Sorry for the delay - there are many aspects of this that can be patented. Consider all the following inventions:
- Alterations of the RNA that guides cutting (natural system uses two RNAs, which researchers fuse and alter for efficiency of the mechanism)
- Alterations to the protein for efficiency and specificity (e.g. making it nick instead of cut both strands)
- Methods/strategies (how to express the various features, tethering multiple together, how to select only cells that have the changes you want, etc.)
- Applications (use of this system to do something novel)
However, the largest and most central is the use of the system itself for something that does not occur in nature and is non-obvious. This is a system bacteria use as an immune system against foreign DNA. That is not at all related to genome editing. So if people have a problem ("How do we engineer the genome of this cell?"), and then they come up with a novel strategy ("Let's combine these pieces together, using Cas9/CRISPR to cut, then introduce another piece of DNA in a certain way to serve as a template that hijacks the endogenous DNA repair mechanisms to introduce engineered changes."), that is pretty clearly a process of invention to me.
You can't just patent something existing in nature, and as you can see from the examples above that's not at all what is happening here. There is tons of innovation that is novel and non-obvious.
Because the patent system is outdated. But the supreme court ruled that "synthetic" or "complementary" DNA is eligible for patent protection.

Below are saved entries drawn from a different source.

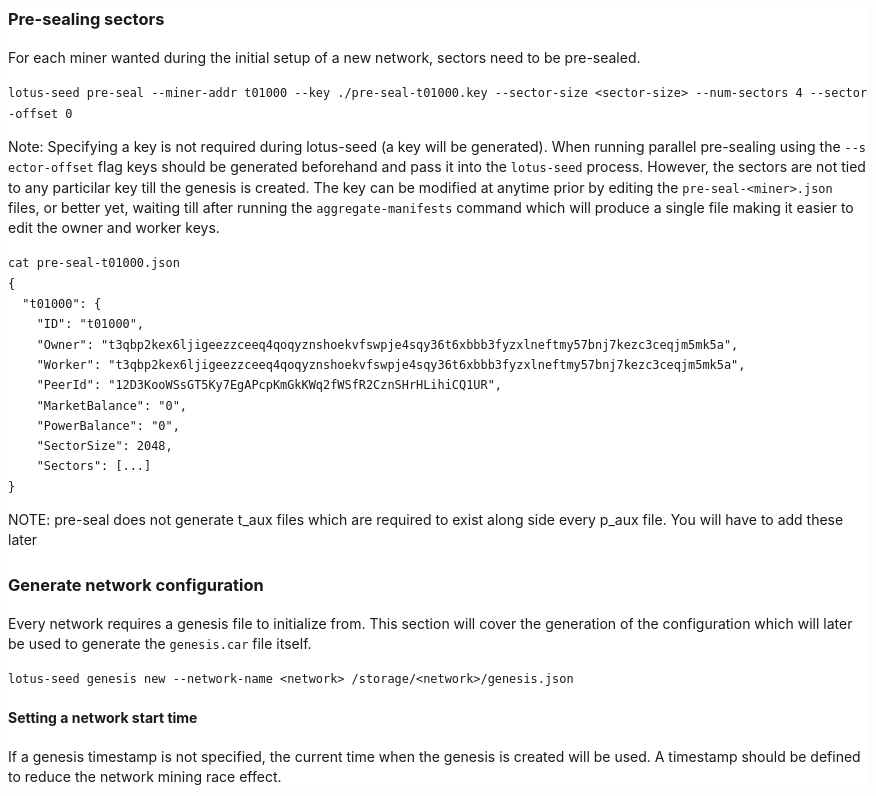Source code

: ### Pre-sealing sectors

For each miner wanted during the initial setup of a new network, sectors need to be pre-sealed.

```
lotus-seed pre-seal --miner-addr t01000 --key ./pre-seal-t01000.key --sector-size <sector-size> --num-sectors 4 --sector-offset 0
```


Note: Specifying a key is not required during lotus-seed (a key will be generated). When running parallel pre-sealing
using the `--sector-offset` flag keys should be generated beforehand and pass it into the `lotus-seed` process. However,
the sectors are not tied to any particilar key till the genesis is created. The key can be modified at anytime prior by
editing the `pre-seal-<miner>.json` files, or better yet, waiting till after running the `aggregate-manifests` command which
will produce a single file making it easier to edit the owner and worker keys.

```
cat pre-seal-t01000.json
{
  "t01000": {
    "ID": "t01000",
    "Owner": "t3qbp2kex6ljigeezzceeq4qoqyznshoekvfswpje4sqy36t6xbbb3fyzxlneftmy57bnj7kezc3ceqjm5mk5a",
    "Worker": "t3qbp2kex6ljigeezzceeq4qoqyznshoekvfswpje4sqy36t6xbbb3fyzxlneftmy57bnj7kezc3ceqjm5mk5a",
    "PeerId": "12D3KooWSsGT5Ky7EgAPcpKmGkKWq2fWSfR2CznSHrHLihiCQ1UR",
    "MarketBalance": "0",
    "PowerBalance": "0",
    "SectorSize": 2048,
    "Sectors": [...]
}
```

[TODO]: <> (There should be a command to change owner and work addresses at some point in the process, probably on the genesis network config?)

NOTE: pre-seal does not generate t_aux files which are required to exist along side every p_aux file. You will have to add these later

[TODO]: <> (There should be a command to do this or pre-seal should do it automatically.)

### Generate network configuration

Every network requires a genesis file to initialize from. This section will cover the generation of the configuration
which will later be used to generate the `genesis.car` file itself.

```
lotus-seed genesis new --network-name <network> /storage/<network>/genesis.json
```

#### Setting a network start time

If a genesis timestamp is not specified, the current time when the genesis is created will be used. A timestamp should
be defined to reduce the network mining race effect.


[TODO]: <> (mainnet and testnet params should be fully documented param files)
[TODO]: <> (This should be a command in lotus-seed)
[TODO]: <> (This should be a command in lotus-seed to add accounts)
[TODO]: <> (There needs to a way to set the actor ID 90 account.)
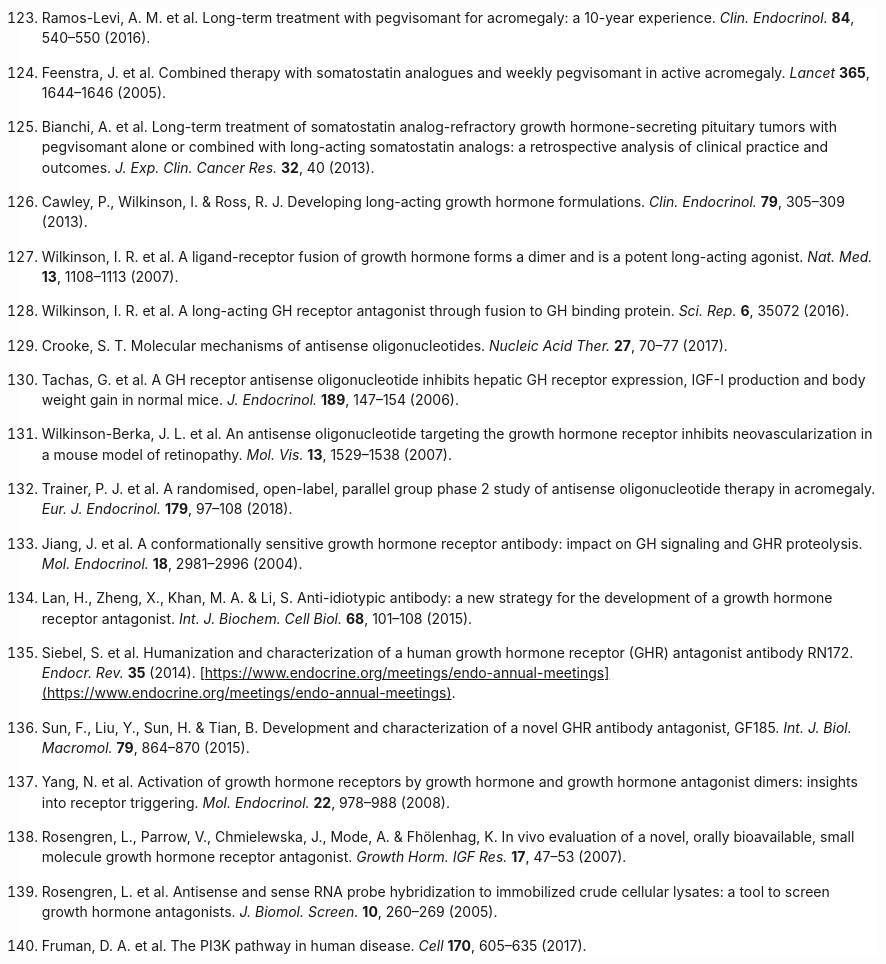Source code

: 123. Ramos-Levi, A. M. et al. Long-term treatment with pegvisomant for acromegaly: a 10-year experience. *Clin. Endocrinol.* **84**, 540–550 (2016).

124. Feenstra, J. et al. Combined therapy with somatostatin analogues and weekly pegvisomant in active acromegaly. *Lancet* **365**, 1644–1646 (2005).

125. Bianchi, A. et al. Long-term treatment of somatostatin analog-refractory growth hormone-secreting pituitary tumors with pegvisomant alone or combined with long-acting somatostatin analogs: a retrospective analysis of clinical practice and outcomes. *J. Exp. Clin. Cancer Res.* **32**, 40 (2013).

126. Cawley, P., Wilkinson, I. & Ross, R. J. Developing long-acting growth hormone formulations. *Clin. Endocrinol.* **79**, 305–309 (2013).

127. Wilkinson, I. R. et al. A ligand-receptor fusion of growth hormone forms a dimer and is a potent long-acting agonist. *Nat. Med.* **13**, 1108–1113 (2007).

128. Wilkinson, I. R. et al. A long-acting GH receptor antagonist through fusion to GH binding protein. *Sci. Rep.* **6**, 35072 (2016).

129. Crooke, S. T. Molecular mechanisms of antisense oligonucleotides. *Nucleic Acid Ther.* **27**, 70–77 (2017).

130. Tachas, G. et al. A GH receptor antisense oligonucleotide inhibits hepatic GH receptor expression, IGF-I production and body weight gain in normal mice. *J. Endocrinol.* **189**, 147–154 (2006).

131. Wilkinson-Berka, J. L. et al. An antisense oligonucleotide targeting the growth hormone receptor inhibits neovascularization in a mouse model of retinopathy. *Mol. Vis.* **13**, 1529–1538 (2007).

132. Trainer, P. J. et al. A randomised, open-label, parallel group phase 2 study of antisense oligonucleotide therapy in acromegaly. *Eur. J. Endocrinol.* **179**, 97–108 (2018).

133. Jiang, J. et al. A conformationally sensitive growth hormone receptor antibody: impact on GH signaling and GHR proteolysis. *Mol. Endocrinol.* **18**, 2981–2996 (2004).

134. Lan, H., Zheng, X., Khan, M. A. & Li, S. Anti-idiotypic antibody: a new strategy for the development of a growth hormone receptor antagonist. *Int. J. Biochem. Cell Biol.* **68**, 101–108 (2015).

135. Siebel, S. et al. Humanization and characterization of a human growth hormone receptor (GHR) antagonist antibody RN172. *Endocr. Rev.* **35** (2014). [https://www.endocrine.org/meetings/endo-annual-meetings](https://www.endocrine.org/meetings/endo-annual-meetings).

136. Sun, F., Liu, Y., Sun, H. & Tian, B. Development and characterization of a novel GHR antibody antagonist, GF185. *Int. J. Biol. Macromol.* **79**, 864–870 (2015).

137. Yang, N. et al. Activation of growth hormone receptors by growth hormone and growth hormone antagonist dimers: insights into receptor triggering. *Mol. Endocrinol.* **22**, 978–988 (2008).

138. Rosengren, L., Parrow, V., Chmielewska, J., Mode, A. & Fhölenhag, K. In vivo evaluation of a novel, orally bioavailable, small molecule growth hormone receptor antagonist. *Growth Horm. IGF Res.* **17**, 47–53 (2007).

139. Rosengren, L. et al. Antisense and sense RNA probe hybridization to immobilized crude cellular lysates: a tool to screen growth hormone antagonists. *J. Biomol. Screen.* **10**, 260–269 (2005).

140. Fruman, D. A. et al. The PI3K pathway in human disease. *Cell* **170**, 605–635 (2017).
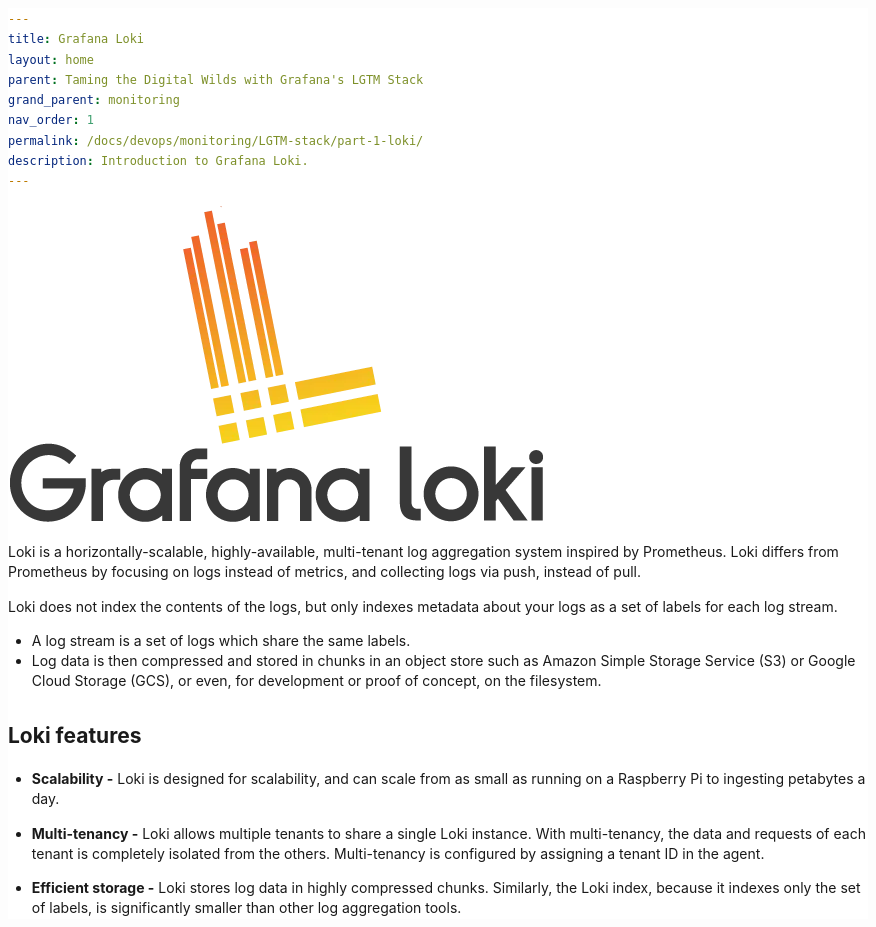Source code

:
 ```yaml
---
title: Grafana Loki
layout: home
parent: Taming the Digital Wilds with Grafana's LGTM Stack
grand_parent: monitoring
nav_order: 1
permalink: /docs/devops/monitoring/LGTM-stack/part-1-loki/
description: Introduction to Grafana Loki.
---
```


![Loki](/docs/devops/monitoring/LGTM-stack/images/Loki.png)

Loki is a horizontally-scalable, highly-available, multi-tenant log aggregation system inspired by Prometheus. Loki differs from Prometheus by focusing on logs instead of metrics, and collecting logs via push, instead of pull.

Loki does not index the contents of the logs, but only indexes metadata about your logs as a set of labels for each log stream.

* A log stream is a set of logs which share the same labels.
* Log data is then compressed and stored in chunks in an object store such as Amazon Simple Storage Service (S3) or Google Cloud Storage (GCS), or even, for development or proof of concept, on the filesystem.

## Loki features
* **Scalability -** Loki is designed for scalability, and can scale from as small as running on a Raspberry Pi to ingesting petabytes a day.

* **Multi-tenancy -** Loki allows multiple tenants to share a single Loki instance. With multi-tenancy, the data and requests of each tenant is completely isolated from the others. Multi-tenancy is configured by assigning a tenant ID in the agent.

* **Efficient storage -** Loki stores log data in highly compressed chunks. Similarly, the Loki index, because it indexes only the set of labels, is significantly smaller than other log aggregation tools.
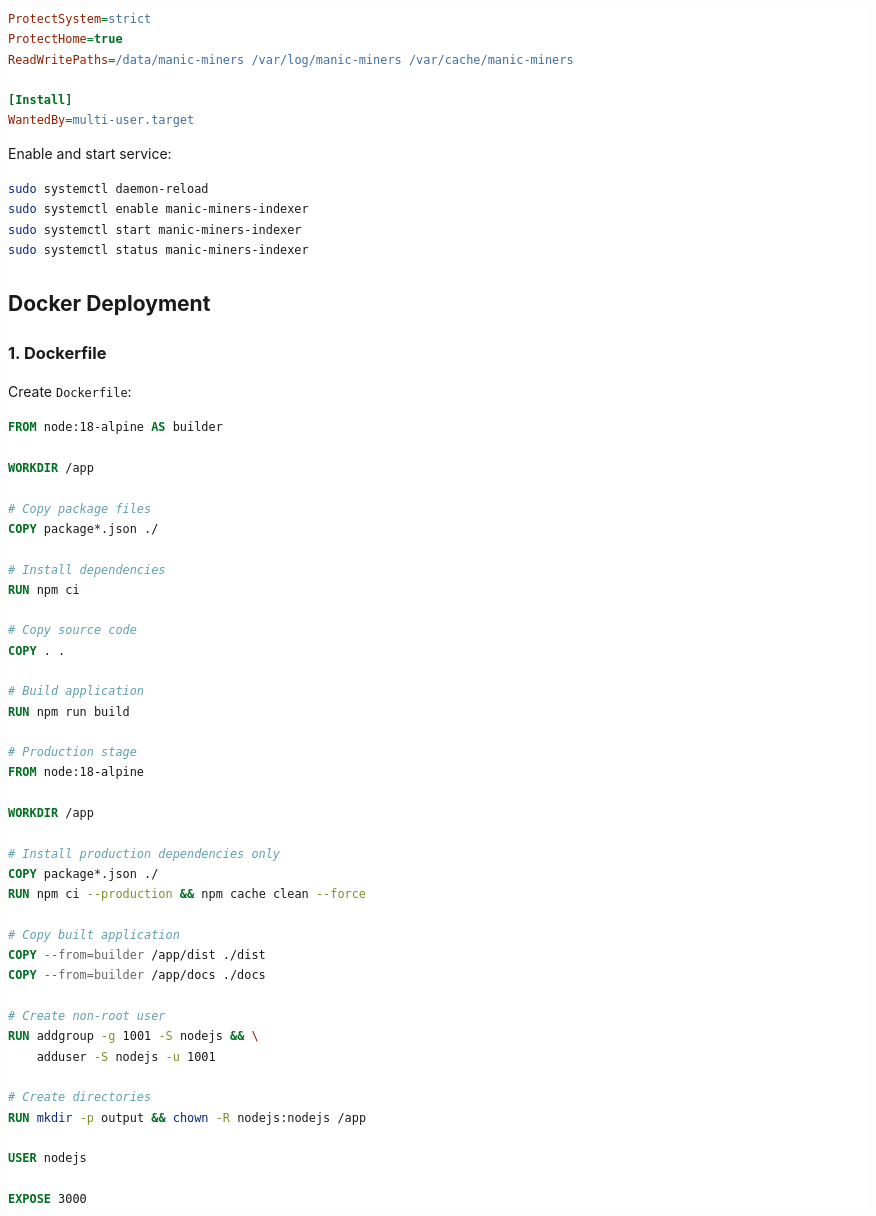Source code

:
 ```ini
ProtectSystem=strict
ProtectHome=true
ReadWritePaths=/data/manic-miners /var/log/manic-miners /var/cache/manic-miners

[Install]
WantedBy=multi-user.target
```

Enable and start service:

```bash
sudo systemctl daemon-reload
sudo systemctl enable manic-miners-indexer
sudo systemctl start manic-miners-indexer
sudo systemctl status manic-miners-indexer
```

## Docker Deployment

### 1. Dockerfile

Create `Dockerfile`:

```dockerfile
FROM node:18-alpine AS builder

WORKDIR /app

# Copy package files
COPY package*.json ./

# Install dependencies
RUN npm ci

# Copy source code
COPY . .

# Build application
RUN npm run build

# Production stage
FROM node:18-alpine

WORKDIR /app

# Install production dependencies only
COPY package*.json ./
RUN npm ci --production && npm cache clean --force

# Copy built application
COPY --from=builder /app/dist ./dist
COPY --from=builder /app/docs ./docs

# Create non-root user
RUN addgroup -g 1001 -S nodejs && \
    adduser -S nodejs -u 1001

# Create directories
RUN mkdir -p output && chown -R nodejs:nodejs /app

USER nodejs

EXPOSE 3000

```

Basically, it's not the discovery of mechanisms, but the unnatural manipulation of them that is patentable.
But some of the rush to the patent office is because it places the onus on challengers; the actual patent takes years to clear, even without complications.
I agree that the patent system is broken. I'm wondering what exactly about the manipulation is patentable given that the manipulations could happen randomly in nature. I was hoping daughart could provide his arguments as someone who works in one of the labs.
I don't see why this is any different than the patenting of chemicals. Lots of chemicals exist in nature, but if you make something "new" why shouldn't that be protected?